Exercise goal
Your answer should consist of each line from the data below that contains "docker".

Material for this exercise
---

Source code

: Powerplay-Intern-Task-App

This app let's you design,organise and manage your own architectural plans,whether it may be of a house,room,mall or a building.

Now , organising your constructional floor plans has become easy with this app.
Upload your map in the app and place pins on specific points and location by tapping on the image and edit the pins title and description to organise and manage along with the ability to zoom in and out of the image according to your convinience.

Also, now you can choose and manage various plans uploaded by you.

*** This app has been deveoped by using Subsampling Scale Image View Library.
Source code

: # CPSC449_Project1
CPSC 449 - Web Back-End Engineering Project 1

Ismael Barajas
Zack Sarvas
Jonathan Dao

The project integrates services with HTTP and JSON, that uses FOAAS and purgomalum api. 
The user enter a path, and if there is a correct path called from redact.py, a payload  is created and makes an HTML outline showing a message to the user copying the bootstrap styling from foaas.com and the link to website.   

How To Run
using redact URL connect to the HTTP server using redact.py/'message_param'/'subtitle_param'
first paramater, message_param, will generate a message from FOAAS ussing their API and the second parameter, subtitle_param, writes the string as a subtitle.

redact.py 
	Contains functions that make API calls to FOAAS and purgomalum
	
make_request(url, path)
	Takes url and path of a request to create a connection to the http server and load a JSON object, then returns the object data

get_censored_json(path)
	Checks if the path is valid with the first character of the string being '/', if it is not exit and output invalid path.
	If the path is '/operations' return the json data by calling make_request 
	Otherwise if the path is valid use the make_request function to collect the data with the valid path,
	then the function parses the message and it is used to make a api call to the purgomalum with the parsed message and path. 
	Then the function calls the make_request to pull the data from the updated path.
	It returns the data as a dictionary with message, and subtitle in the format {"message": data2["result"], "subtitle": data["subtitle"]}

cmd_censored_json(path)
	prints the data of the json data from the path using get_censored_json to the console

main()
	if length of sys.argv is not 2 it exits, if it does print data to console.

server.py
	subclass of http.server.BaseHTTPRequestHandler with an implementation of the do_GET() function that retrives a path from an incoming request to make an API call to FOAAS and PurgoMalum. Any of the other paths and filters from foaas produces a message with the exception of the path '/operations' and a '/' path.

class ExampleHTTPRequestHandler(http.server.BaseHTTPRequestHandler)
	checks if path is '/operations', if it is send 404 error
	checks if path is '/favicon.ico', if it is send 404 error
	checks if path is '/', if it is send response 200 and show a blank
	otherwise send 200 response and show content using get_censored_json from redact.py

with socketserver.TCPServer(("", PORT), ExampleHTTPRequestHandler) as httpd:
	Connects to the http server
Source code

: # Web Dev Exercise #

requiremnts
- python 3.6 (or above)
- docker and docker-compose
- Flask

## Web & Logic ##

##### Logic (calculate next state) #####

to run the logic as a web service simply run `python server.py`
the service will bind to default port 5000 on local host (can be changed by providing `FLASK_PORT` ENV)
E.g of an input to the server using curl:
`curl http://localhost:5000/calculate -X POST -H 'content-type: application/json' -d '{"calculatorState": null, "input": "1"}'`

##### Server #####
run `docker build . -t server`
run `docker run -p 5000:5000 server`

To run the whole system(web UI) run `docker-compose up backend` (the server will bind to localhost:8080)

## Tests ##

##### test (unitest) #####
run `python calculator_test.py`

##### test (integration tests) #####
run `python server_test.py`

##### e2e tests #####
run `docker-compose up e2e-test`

---

Solution for this task
- docker and docker-compose
run `docker build . -t server`
run `docker run -p 5000:5000 server`
To run the whole system(web UI) run `docker-compose up backend` (the server will bind to localhost:8080)
run `docker-compose up e2e-test`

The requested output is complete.